## [REQUEST 1]
Rewrite the Excel scraping question from "code need to" to "df=pd.read_excel('data.xlsx')", replacing "data.xlsx" with "plates.xlsx".
## [REQUEST 2]
Carry on the Excel scraping question from the point where it stops.

0

my script writes on each iteration to excel file from row 2. But I need it to append data each time under the last row.

code need to write new data in a bulk from the last row

code is below

import scrapy
from scrapy.crawler import CrawlerProcess
import pandas as pd

class plateScraper(scrapy.Spider):
    name = 'scrapePlate'
    allowed_domains = ['dvlaregistrations.direct.gov.uk']

    def start_requests(self):
        df=pd.read_excel('data.xlsx')
        columnA_values=df['PLATE']
        for row in columnA_values:
            global  plate_num_xlsx
            plate_num_xlsx=row
            base_url =f"https://dvlaregistrations.direct.gov.uk/search/results.html?search={plate_num_xlsx}&action=index&pricefrom=0&priceto=&prefixmatches=&currentmatches=&limitprefix=&limitcurrent=&limitauction=&searched=true&openoption=&language=en&prefix2=Search&super=&super_pricefrom=&super_priceto="
            url=base_url
            yield scrapy.Request(url)

    def parse(self, response):
        itemList=[]
        for row in response.css('div.resultsstrip'):
            plate = row.css('a::text').get()
            price = row.css('p::text').get()
            if plate_num_xlsx==plate.replace(" ","").strip():
                item= {"plate": plate.strip(), "price": price.strip()}
                itemList.append(item)
                yield  item
            else:
                item = {"plate": plate.strip(), "price": "-"}
                itemList.append(item)
                yield item

        with pd.ExcelWriter('output_res.xlsx', mode='a',if_sheet_exists='overlay') as writer:
            df_output = pd.DataFrame(itemList)
            df_output.to_excel(writer, sheet_name='result', index=False, header=True)

process = CrawlerProcess()

Stored records:
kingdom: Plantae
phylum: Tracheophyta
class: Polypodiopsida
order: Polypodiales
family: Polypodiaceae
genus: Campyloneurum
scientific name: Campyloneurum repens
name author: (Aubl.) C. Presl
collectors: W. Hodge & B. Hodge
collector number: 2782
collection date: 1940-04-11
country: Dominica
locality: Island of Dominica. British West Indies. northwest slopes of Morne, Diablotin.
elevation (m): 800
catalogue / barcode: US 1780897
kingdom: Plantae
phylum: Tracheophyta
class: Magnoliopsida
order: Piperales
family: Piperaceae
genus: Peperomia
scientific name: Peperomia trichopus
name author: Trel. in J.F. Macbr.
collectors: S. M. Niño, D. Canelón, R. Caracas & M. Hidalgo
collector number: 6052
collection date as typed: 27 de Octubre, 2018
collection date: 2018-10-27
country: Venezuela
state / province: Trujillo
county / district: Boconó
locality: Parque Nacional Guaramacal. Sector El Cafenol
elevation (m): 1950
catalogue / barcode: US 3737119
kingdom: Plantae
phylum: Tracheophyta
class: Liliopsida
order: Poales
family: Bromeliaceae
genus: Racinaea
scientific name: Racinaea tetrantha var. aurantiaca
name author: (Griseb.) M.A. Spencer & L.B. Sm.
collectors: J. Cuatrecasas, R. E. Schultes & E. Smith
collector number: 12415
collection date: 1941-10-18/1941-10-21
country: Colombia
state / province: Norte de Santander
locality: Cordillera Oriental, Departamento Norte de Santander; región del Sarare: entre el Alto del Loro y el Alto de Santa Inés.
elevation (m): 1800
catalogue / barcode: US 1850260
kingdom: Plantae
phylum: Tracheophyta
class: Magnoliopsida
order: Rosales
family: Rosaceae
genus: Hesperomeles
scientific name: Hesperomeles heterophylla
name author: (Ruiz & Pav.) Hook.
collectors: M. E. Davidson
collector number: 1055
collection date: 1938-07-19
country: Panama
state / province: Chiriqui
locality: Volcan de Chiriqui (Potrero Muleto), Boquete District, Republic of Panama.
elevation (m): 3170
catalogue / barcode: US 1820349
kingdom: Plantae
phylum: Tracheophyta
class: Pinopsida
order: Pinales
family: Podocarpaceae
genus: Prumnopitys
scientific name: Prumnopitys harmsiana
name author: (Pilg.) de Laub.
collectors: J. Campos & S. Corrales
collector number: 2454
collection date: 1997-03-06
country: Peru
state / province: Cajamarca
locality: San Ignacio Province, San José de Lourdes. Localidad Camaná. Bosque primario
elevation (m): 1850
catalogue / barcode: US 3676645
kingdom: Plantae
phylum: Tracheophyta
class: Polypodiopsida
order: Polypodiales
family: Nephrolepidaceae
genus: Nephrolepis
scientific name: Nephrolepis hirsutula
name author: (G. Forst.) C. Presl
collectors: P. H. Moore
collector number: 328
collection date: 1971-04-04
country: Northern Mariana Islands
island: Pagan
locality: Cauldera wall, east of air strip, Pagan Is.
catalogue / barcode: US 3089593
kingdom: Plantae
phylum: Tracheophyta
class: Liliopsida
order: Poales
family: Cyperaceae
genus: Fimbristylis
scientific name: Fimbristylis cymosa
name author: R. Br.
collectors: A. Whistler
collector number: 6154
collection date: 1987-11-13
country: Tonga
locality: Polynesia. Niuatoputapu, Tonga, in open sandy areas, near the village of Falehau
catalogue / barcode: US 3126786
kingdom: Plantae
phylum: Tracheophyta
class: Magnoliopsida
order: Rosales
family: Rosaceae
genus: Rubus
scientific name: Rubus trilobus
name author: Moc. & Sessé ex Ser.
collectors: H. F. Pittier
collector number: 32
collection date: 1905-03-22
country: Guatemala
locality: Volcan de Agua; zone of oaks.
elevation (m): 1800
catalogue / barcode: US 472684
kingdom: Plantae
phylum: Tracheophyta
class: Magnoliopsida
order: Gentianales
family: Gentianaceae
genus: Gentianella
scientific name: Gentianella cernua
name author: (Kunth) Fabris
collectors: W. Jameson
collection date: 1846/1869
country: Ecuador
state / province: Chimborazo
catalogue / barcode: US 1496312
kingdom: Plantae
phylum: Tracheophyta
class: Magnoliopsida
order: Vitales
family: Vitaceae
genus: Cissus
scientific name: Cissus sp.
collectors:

## [EXERCISE RESPONSE 1]
code need to write new data in a bulk from the last row

code is below

import scrapy
from scrapy.crawler import CrawlerProcess
import pandas as pd

class plateScraper(scrapy.Spider):
    name = 'scrapePlate'
    allowed_domains = ['dvlaregistrations.direct.gov.uk']

    def start_requests(self):
        df=pd.read_excel('plates.xlsx')

## [EXERCISE RESPONSE 2]
process.crawl(plateScraper)
process.start()

It writes data in bulks, I mean rewriting some kind of 12 rows every time not appending and going down. Strange, is not it? Would like to hear the reason and how to fix it to write up to down all data

xlmaster
  • 659
  • 7
  • 23
  • Does this answer your question? [Append existing excel sheet with new dataframe using python pandas](https://stackoverflow.com/questions/38074678/append-existing-excel-sheet-with-new-dataframe-using-python-pandas) – Rajkumar Hajgude Jan 16 '23 at 13:37
  • when I put it `df_output.to_excel("output_res.xlsx",mode='a',sheet_name="result",index=False,header=True)` it gives an error `return func(*args,**kwargs)` – xlmaster Jan 16 '23 at 13:40
  • You need to do something like - with pd.ExcelWriter('output.xlsx', mode='a') as writer: df_output=pd.DataFrame(itemList) df_output.to_excel(writer, sheet_name='result',index=False,header=True) – Rajkumar Hajgude Jan 16 '23 at 14:05

1 Answers1

1

Try something like -

with pd.ExcelWriter('output.xlsx',  mode='a') as writer: 
    df_output=pd.DataFrame(itemList)
    df_output.to_excel(writer, sheet_name='result',index=False,header=True)